Protected parameters

These parameters have validation — invalid values are rejected:

Parameter Type Range / Constraint Purpose
max_iterations int 1100 Max tool calls per conversation turn
model_preset str must exist in model_presets Switch to a named preset bundle

Other parameters (e.g. model, context_window_tokens, workspace, provider_retry_mode, max_tool_result_chars) can be set freely, as long as the value is JSON-safe.

Note

Setting model or context_window_tokens directly automatically clears the active model_preset, because the live state no longer matches the preset bundle. Use model_preset for atomic switches instead.


Practical Scenarios

"This task is complex, I need more room"

Agent: This codebase is large, let me expand my context window to handle it.
→ my(action="set", key="context_window_tokens", value=131072)

"Simple question, don't waste compute"

Agent: This is a straightforward question, let me switch to the fast preset.
→ my(action="set", key="model_preset", value="fast")

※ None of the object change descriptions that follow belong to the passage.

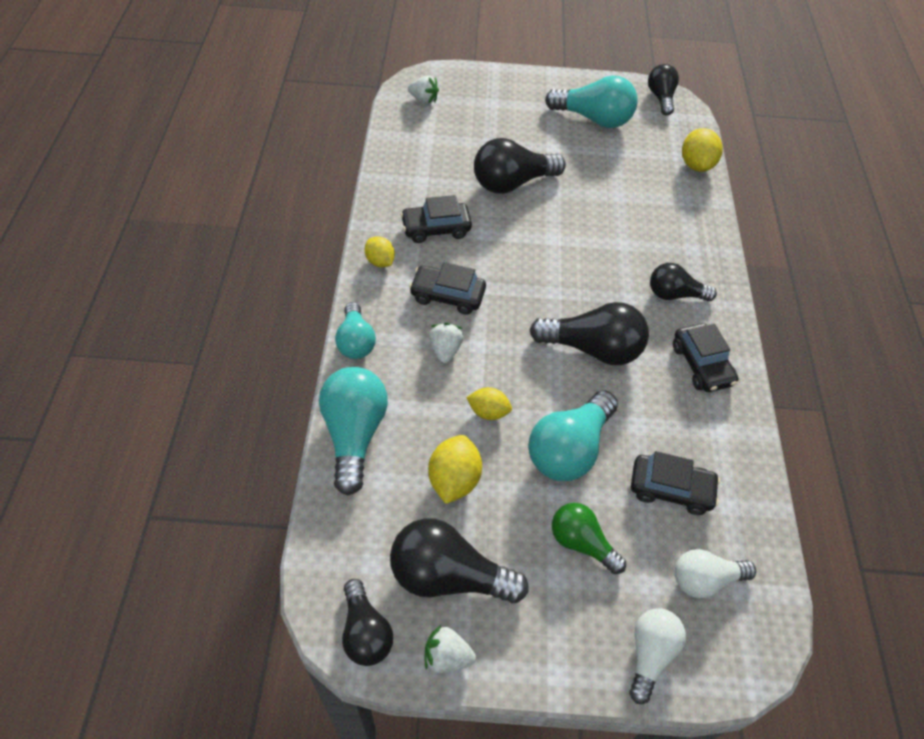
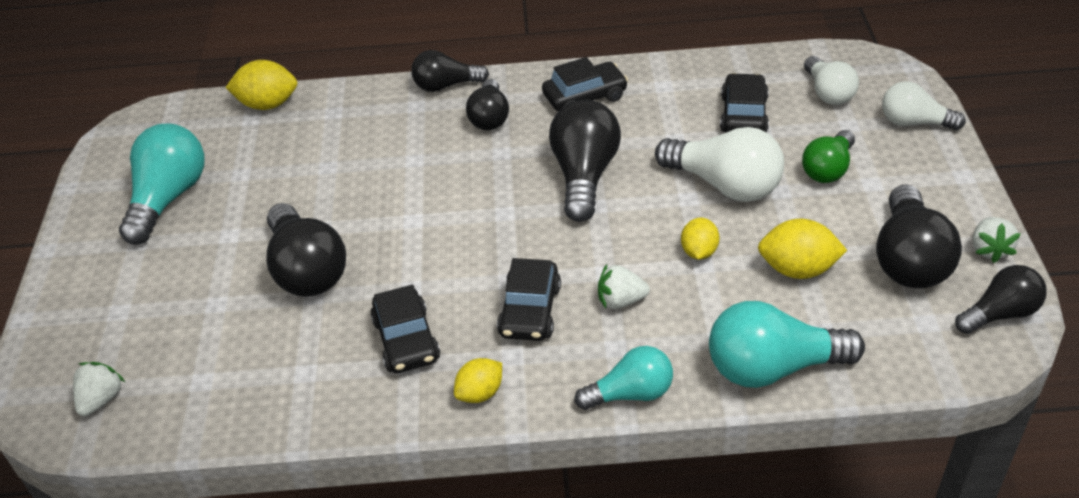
camera: 90 degrees left, 10 degrees down
(569, 449) = (725, 185): turquoise light bulb -> white light bulb
(661, 98) = (128, 137): black light bulb -> black light bulb (446, 85)

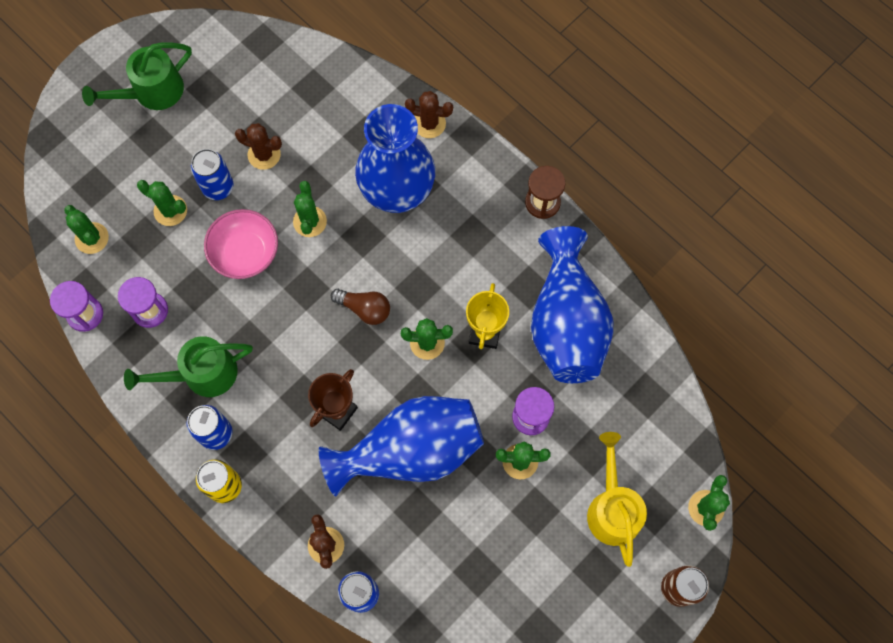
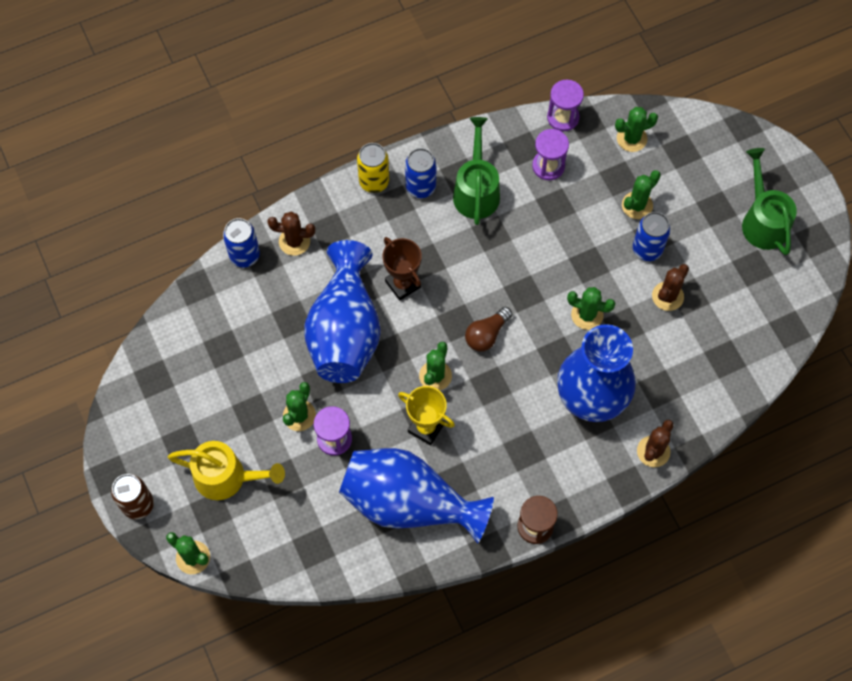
camera: 110 degrees right, 5 degrees down
(245, 252) = (575, 254): pink bowl -> none

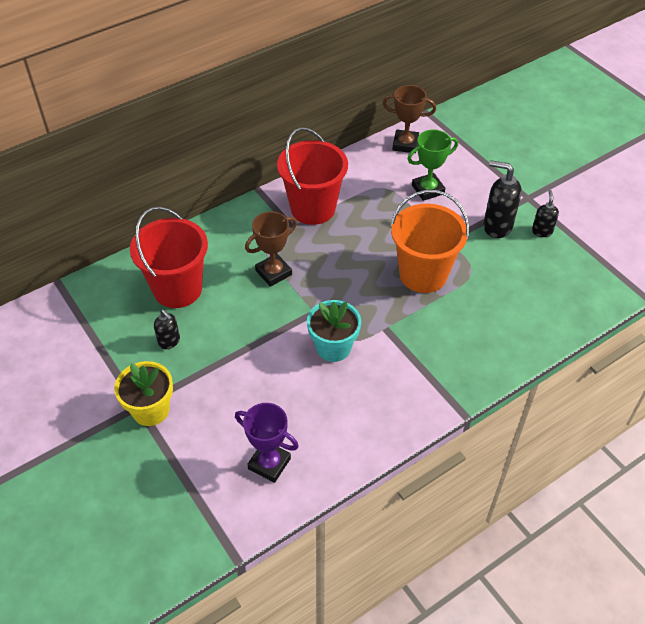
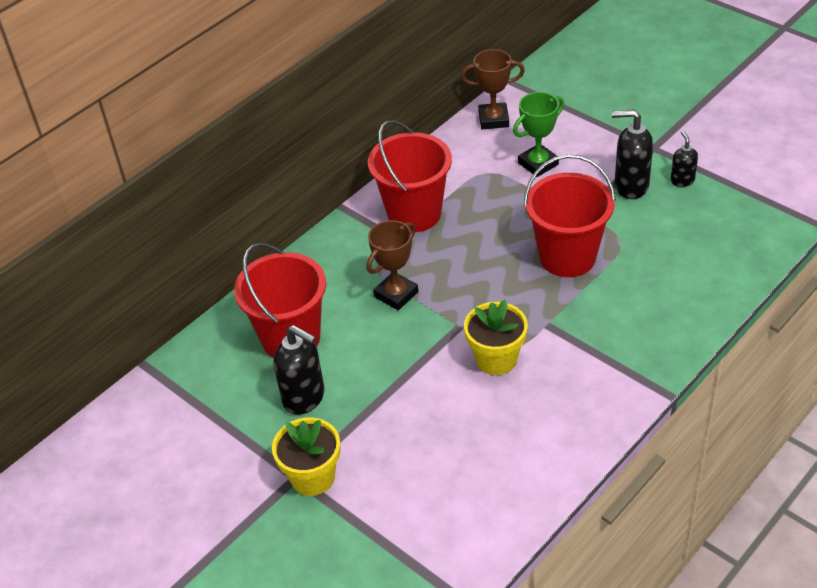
camera: 10 degrees left, 5 degrees down
(169, 342) = (304, 398): black soap dispenser -> black soap dispenser, size x1.73
(269, 463) = (472, 500): purple trophy -> none
(333, 347) = (496, 359): turquoise flower pot -> yellow flower pot
(423, 274) = (567, 257): orange bucket -> red bucket

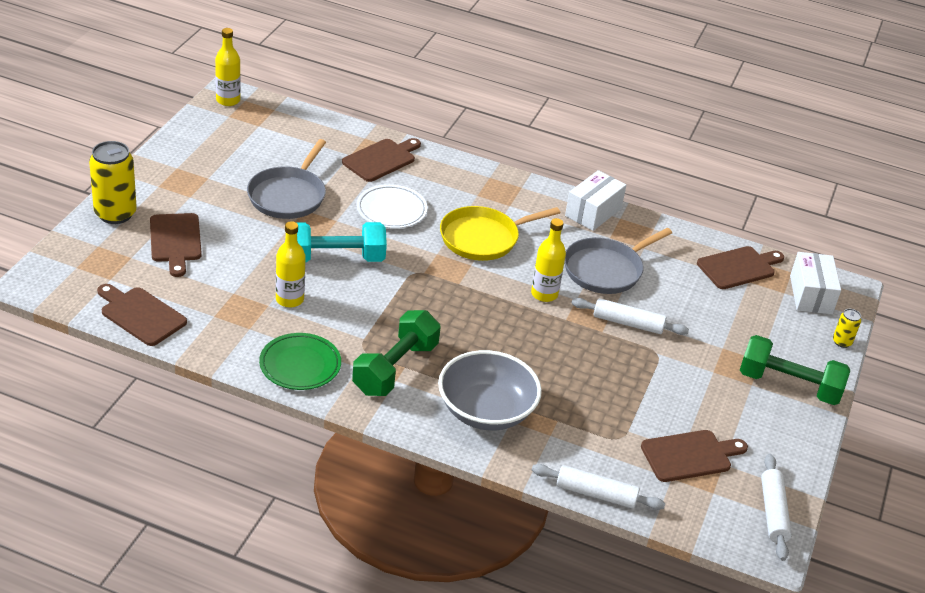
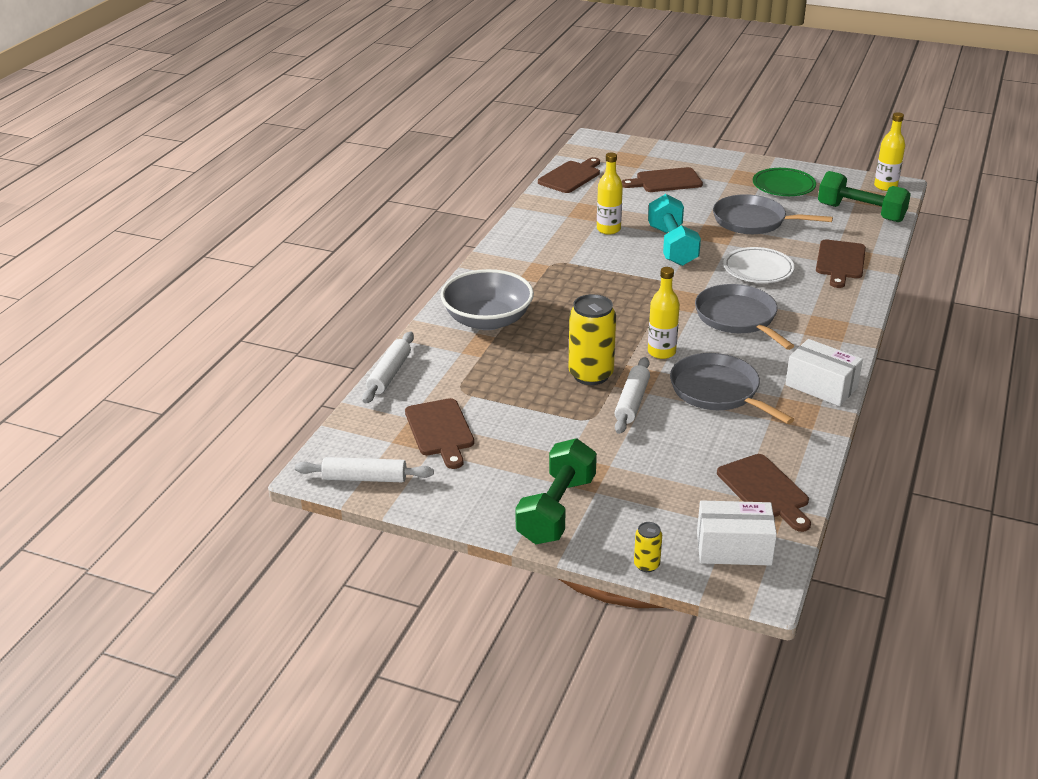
camera: 95 degrees right, 5 degrees down
(115, 214) = (689, 157): yellow can -> yellow can (591, 375)
(300, 365) = (528, 238): green plate -> green plate (783, 186)
(381, 159) = (840, 262): brown cutting board -> brown cutting board turned 60 degrees clockwise
(395, 368) = (533, 277): green dumbbell -> green dumbbell (861, 213)
(483, 238) = (738, 318): yellow pan -> grey pan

"Remember user preferences across turns"

Turn 1: my(action="set", key="user_prefers_concise", value=True)
Turn 2: my(action="check", key="user_prefers_concise")
# → True (still remembers the user likes concise replies)

"Self-diagnosis"

User: "Why aren't you searching the web?"
Agent: Let me check my web config.
→ my(action="check", key="web_config.enable")
# → False
Agent: Web search is disabled — please set web.enable: true in your config.

"Token budget management"

Agent: Let me check how much budget I have left.
→ my(action="check", key="_last_usage")
# → {"prompt_tokens": 45000, "completion_tokens": 8000}
Agent: I've used ~53k tokens total so far. I'll keep my remaining replies concise.

"Subagent monitoring"

Agent: Let me check on the background tasks.
→ my(action="check", key="subagents")
# → 2 subagent(s):
#   [task-1] 'Code review'
#     phase: running, iteration: 5, elapsed: 12.3s
#     tools: read(✓), grep(✓)
#     usage: {'prompt_tokens': 8000, 'completion_tokens': 1200}
#   [task-2] 'Write tests'
#     phase: pending, iteration: 0, elapsed: 0.2s
#     tools: none
Agent: The code review is progressing well. The test task hasn't started yet.

Safety Mechanisms

Core design principle: All modifications live in memory only. Restart restores defaults. The agent cannot cause persistent damage.

Off-limits (BLOCKED)

Cannot be checked or modified — fully hidden:

Category Attributes Reason
Core infrastructure bus, provider, _running Changes would crash the system
Tool registry tools Must not remove its own tools
Subsystems runner, sessions, consolidator, etc. Affects other users/sessions
Sensitive data _mcp_servers, _pending_queues, etc. Contains credentials and message routing
Security boundaries restrict_to_workspace, channels_config Bypassing would violate isolation
Python internals __class__, __dict__, etc. Prevents sandbox escape

Read-only (check only)

Can be checked but not set:

Category Attributes Reason
Subagent manager subagents Observable, but replacing breaks the system
Execution config exec_config Can check sandbox/enable status, cannot change it
Web config web_config Can check enable status, cannot change it
Iteration counter _current_iteration Updated by runner only

Sensitive field protection

Sub-fields matching sensitive names (api_key, password, secret, token, etc.) are blocked from both check and set, regardless of parent path. This prevents credential leaks via dot-path traversal (e.g. web_config.search.api_key).